Among the federal ministers, the attention was focused on who will be appointed in the prestigious position of the Minister of Foreign Affairs, replacing the former Ibrahim Ghandour who negotiated the lift of sanctions on Sudan and worked hard to break the regime’s international isolation.
The decree appointed al-Dirdiri Mohamed Ahmed as a foreign minister. He is a former member of the government team that negotiated the Comprehensive Peace Agreement with South Sudan’s SPLM. He also led the government delegation for the International Court of Arbitration over the disputed area of Abyei in July 2008.
The former presidential assistant Ibrahim Mahmoud Hamid has been appointed a minister of interior, a position that he occupied in the past for several years from 2008-2013.
Among the newcomers Salim Ahmed Salim, the former head of National Election Commission as minister of justice.
Azhari Abdel-Gadir Abdalla, the head of the Oil Exploration and Production Authority, has been appointed oil minister.
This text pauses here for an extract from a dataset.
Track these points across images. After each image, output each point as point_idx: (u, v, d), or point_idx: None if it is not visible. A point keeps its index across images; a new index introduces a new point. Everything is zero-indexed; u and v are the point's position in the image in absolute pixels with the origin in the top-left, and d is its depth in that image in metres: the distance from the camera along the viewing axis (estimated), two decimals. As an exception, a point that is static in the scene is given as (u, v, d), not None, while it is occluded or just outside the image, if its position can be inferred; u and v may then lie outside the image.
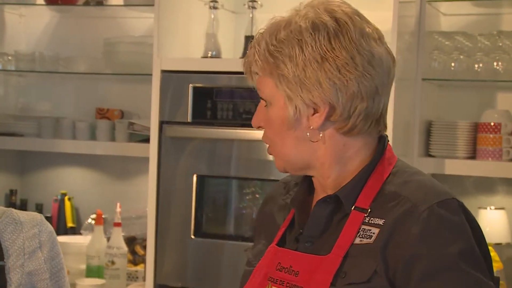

While the Minister of Minerals, Hashim Ali Salim, is appointed a minister of cabinet affairs tasked with the national dialogue file. However, no minister was appointed at his post for the time being after reports that the human rights defender Midawi Ibrahim declined the post.
The ministers are expected to swear in on Tuesday before the start of the holy month of Ramadan.
The leader of the opposition Sudanese Congress Party Omer al-Digair minimized the ministerial changes saying it does not bring a major shift in the government policies.
“The change does not affect the programme and policies that produced the crises, it is like moving the pieces on the surface of the chess table,” he told Sudan Tribune.
He pointed out that the members of the National Congress Party have been “exchanging positions and benefits since 1989 in a tragic circular process, which only increases their insatiable appetite for the monopoly of power, poverty of imagination and lack of vision.”
The opposition leader further said that the change didn’t affect the minister of finance despite the economic crisis that hits the country.
At the states levels, the presidential decree changed three governors in Darfur region, including Mohamed Abad Samouh for North Darfur State, Hussein Yassin Abu Sirwal for West Darfur state and Mohamed Ahmed Gad-Elsid Mohamed for Central Darfur state.
Al-Bashir appointed Khalid Hussein Mohamed, as a new governor of Blue Nile State and General Ahmed Ibrahim Mofadal governor of South Kordofan state.